PT: Talking about the problem of power supply and the synergy between gas supply and power generation. Sahara Group is also involved in all these. How do we strike the right balance to guarantee adequate power supply to the people?
COLE: The principle around the oil sector that is being discussed is exactly the same as the principle we have to think about when talking about power. It’s all about stakeholder engagement. Everybody has an interest to protect.
In power, the interest of the consumer at the end of the day is: let there be light. For the producer, the only interest he has at the end of the day is: let him be able to supply light to the consumers.
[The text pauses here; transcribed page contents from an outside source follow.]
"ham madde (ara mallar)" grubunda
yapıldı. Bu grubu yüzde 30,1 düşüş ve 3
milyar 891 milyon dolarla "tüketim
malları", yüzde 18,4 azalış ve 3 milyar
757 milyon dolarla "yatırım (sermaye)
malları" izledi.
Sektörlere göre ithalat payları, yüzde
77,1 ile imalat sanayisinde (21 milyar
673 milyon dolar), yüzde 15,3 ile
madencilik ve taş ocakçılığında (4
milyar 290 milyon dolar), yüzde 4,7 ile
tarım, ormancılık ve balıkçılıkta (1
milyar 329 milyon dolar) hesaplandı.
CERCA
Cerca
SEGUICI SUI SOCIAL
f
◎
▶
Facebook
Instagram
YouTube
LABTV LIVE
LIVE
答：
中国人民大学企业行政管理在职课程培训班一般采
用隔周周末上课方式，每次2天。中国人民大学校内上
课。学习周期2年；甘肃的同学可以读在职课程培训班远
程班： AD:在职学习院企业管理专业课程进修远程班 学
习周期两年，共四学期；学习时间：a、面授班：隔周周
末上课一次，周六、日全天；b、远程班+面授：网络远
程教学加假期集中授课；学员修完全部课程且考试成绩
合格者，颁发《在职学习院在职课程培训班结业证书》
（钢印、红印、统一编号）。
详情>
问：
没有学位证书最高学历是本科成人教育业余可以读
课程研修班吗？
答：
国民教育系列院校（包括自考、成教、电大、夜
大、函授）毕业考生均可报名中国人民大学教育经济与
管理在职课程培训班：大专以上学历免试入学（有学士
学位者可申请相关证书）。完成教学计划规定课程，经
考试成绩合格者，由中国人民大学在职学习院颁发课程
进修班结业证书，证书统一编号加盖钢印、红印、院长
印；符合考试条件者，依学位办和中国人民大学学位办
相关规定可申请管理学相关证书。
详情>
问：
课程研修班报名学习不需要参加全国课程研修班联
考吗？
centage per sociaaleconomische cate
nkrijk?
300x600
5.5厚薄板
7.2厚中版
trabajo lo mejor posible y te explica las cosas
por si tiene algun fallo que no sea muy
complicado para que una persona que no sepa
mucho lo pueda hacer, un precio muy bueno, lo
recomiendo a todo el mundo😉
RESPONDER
So, above the economics, the principal thing is that everyone should have one goal, to bring power. Once that is put as a central call, and with all the stakeholders around the table agreeing that they will make this happen, we have to listen. What has made all the difference in the last couple of months is that all stakeholders in the sector are sitting together and listening to what the distribution and generation companies as well as the regulating authorities are saying about all the problems and how to bring the solution. All parties would also listen to what the gas suppliers are saying about the situation. Without adequate supply of gas, the generation companies would not be able to generate electricity. And without electricity, the distribution companies would have what to distribute to the people. So, it’s a delicate chain.
But, everyone would have to realise that everyone is looking for the same thing, and that each one of them have issues peculiar to them that must be addressed. It is addressing these issues and finding the right balance that is the key.
Having an umpire that is able to see all of these and address everything about solutions before setting out a road-map or time-frame that would get it there. It’s a delicate call. If one tries to rush all of these with the expectation that it must happen tomorrow, it will fail, and everyone would sit down and watch, because it would not happen.
One must take steps that everyone understands could take everyone there. The key thing to all of that is communication. Everyone has to communicate effectively and clearly what those steps are and what is being done; how long it will take. If these things are tied up, I think Nigerians would understand.